John Selker is an OSU Distinguished Professor of Biological and Ecological Engineering (College of Agricultural Sciences, 31 years) and co-Director of both The Center for Transformative Environmental Monitoring Programs (CTEMPs.org) and the Trans-African Hydro-Meteorological Observatory (TAHMO.org) and PI of the Openly Published Environmental Sensing Laboratory (currently employing 40 undergraduates - Open-Sensing.org). Selker has worked in more than 20 countries across five continents. Focus areas include environmental instrumentation, groundwater processes, and ecohydrology. Selker has published over 230 peer-reviewed articles, is the pr esident of the AGU Hydrology Section (7,000 members) and has a raft of other things only academics worry about. He loves making things like wooden bowls.

Àngela Puig-Sirera is an agricultural hydrology researcher at the University of Pisa in the AgrHySMo lab. She obtained a PhD in Agriculture, Food and Environment in 2021 from the University of Pisa (Italy), with the thesis entitled Feed-forward and feed-back control irrigation scheduling to improve the supplemental irrigation efficiency in woody perennial crops. The PhD thesis was awarded the best Doctoral Thesis in Agrometeorology (2022) by the Italian Academy in Agrometeorology (AIA). During her postdoctoral fellowship in the Italian National Research Council (CNR), Puig-Sirera applied complex agro-hydrological modelling for assessing soil ecosystem services at different application scales.
Her research interests include mass and surface energy balance models coupled with GIS and remote sensing techniques to identify crop water stress and develop sustainable irrigation protocols.

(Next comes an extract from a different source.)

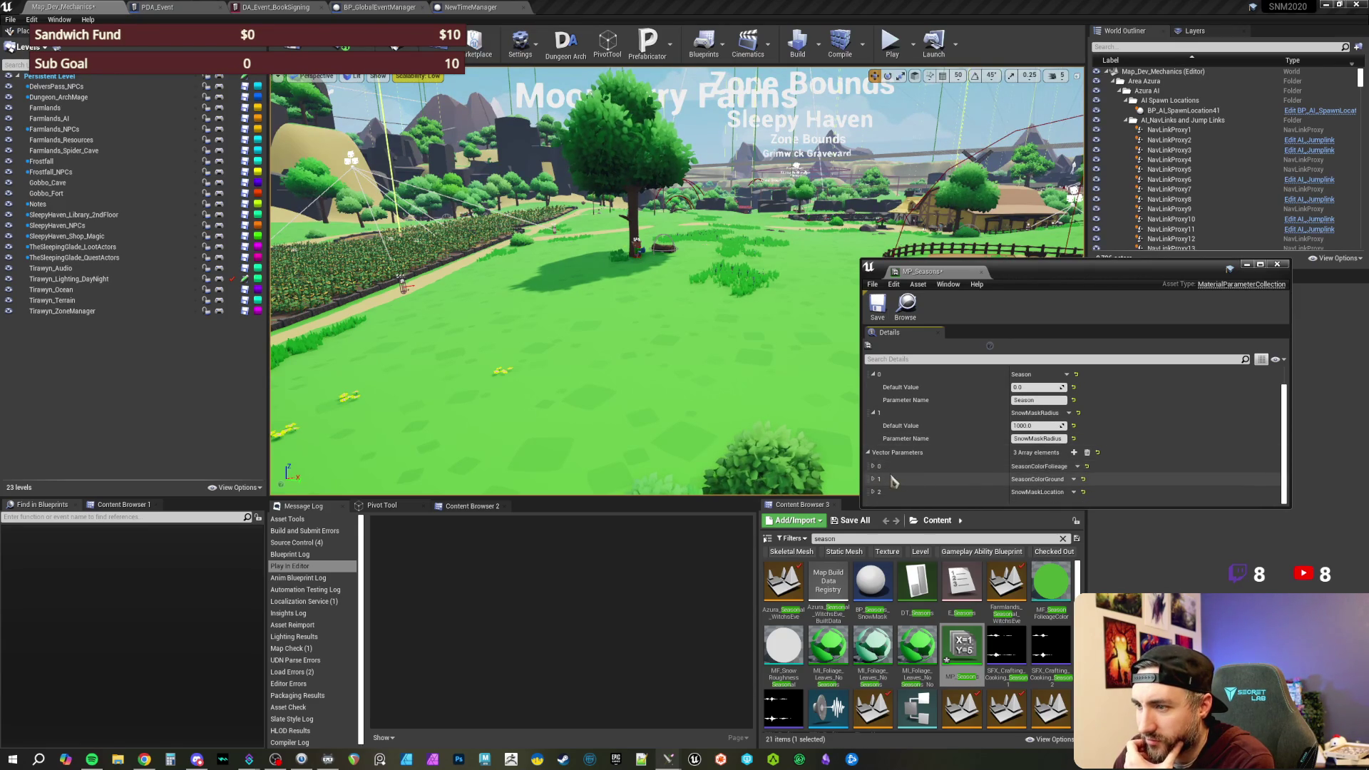
scroll(936, 479, down, 2)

Dr Juan Miguel Ramírez-Cuesta (PhD) has a decade (2012-22) of research and teaching experience in Agricultural Sciences. Dr Ramírez-Cuesta holds the Post-Doc researcher position at the Centro de Investigaciones sobre Desertificación (CIDE-CSIC) in Valencia, Spain.
In 2018, he received his International PhD in "Agricultural, Food, Forestry and Sustainable Rural Development Engineering" from Universidad de Córdoba and Universidad de Sevilla (Spain).
His main research line focuses on intelligent and precision agriculture to study and evaluate agroforestry systems and the rationalization and optimization of resources in agriculture. Specifically, Dr Ramírez-Cuesta approaches this research topic using IT, sensors, precision management of agricultural systems, and GIS-based modelling. This methodological approach includes techniques based on data acquired from multispectral, hyperspectral, radar and thermal sensors usually mounted on satellites, aircraft, drones, and proximity facilities.